** Opening ENTRIES SHOWN block **

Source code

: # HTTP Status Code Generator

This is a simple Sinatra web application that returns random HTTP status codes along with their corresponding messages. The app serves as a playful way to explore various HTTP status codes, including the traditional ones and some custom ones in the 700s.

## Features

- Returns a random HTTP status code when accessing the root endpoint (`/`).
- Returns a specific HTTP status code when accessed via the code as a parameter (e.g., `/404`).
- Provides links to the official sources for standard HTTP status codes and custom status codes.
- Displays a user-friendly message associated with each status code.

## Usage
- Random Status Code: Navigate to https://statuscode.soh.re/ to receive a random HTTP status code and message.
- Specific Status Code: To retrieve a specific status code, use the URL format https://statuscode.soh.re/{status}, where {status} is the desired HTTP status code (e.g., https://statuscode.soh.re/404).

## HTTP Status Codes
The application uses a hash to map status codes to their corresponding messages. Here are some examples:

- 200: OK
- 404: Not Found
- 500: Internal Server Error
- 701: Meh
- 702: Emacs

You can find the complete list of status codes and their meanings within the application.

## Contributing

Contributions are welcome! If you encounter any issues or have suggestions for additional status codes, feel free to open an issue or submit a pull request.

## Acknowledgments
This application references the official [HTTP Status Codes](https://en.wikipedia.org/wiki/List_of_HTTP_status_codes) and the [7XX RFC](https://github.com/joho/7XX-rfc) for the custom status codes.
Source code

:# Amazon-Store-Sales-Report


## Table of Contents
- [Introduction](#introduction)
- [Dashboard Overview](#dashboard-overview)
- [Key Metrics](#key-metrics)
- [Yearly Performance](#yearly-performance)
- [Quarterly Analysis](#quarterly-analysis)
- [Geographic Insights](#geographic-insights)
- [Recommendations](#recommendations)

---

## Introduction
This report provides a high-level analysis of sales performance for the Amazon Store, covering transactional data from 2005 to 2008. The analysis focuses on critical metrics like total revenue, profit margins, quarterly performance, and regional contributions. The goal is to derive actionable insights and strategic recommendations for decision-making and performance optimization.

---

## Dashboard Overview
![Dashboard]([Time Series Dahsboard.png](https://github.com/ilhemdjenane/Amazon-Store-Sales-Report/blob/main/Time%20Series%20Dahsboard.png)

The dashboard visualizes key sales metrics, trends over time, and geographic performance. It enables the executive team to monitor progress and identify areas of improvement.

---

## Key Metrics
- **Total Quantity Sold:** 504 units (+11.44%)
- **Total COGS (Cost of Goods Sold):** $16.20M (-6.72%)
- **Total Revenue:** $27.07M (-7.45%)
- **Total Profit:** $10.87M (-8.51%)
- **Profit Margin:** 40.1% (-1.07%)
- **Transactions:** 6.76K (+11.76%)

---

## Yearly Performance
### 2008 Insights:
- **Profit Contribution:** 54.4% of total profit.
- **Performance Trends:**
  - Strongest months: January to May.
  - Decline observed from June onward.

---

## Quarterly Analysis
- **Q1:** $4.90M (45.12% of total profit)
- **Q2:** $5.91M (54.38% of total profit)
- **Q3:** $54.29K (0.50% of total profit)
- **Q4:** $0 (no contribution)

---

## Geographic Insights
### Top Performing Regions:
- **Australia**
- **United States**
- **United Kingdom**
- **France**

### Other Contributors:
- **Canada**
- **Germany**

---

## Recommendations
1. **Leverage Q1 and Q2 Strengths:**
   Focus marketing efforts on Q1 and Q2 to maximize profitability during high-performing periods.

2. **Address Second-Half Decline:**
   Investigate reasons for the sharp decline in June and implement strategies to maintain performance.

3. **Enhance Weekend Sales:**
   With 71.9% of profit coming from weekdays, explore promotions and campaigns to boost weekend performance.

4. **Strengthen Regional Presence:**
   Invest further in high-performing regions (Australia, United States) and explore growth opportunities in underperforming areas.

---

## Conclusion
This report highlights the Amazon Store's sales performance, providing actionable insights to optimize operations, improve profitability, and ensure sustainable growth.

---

** Closing ENTRIES SHOWN block **

> WHAT THE TASK ASKS
Within the data above, pick out all lines holding the word "States".

> TASK ANSWER
- **United States**
   Invest further in high-performing regions (Australia, United States) and explore growth opportunities in underperforming areas.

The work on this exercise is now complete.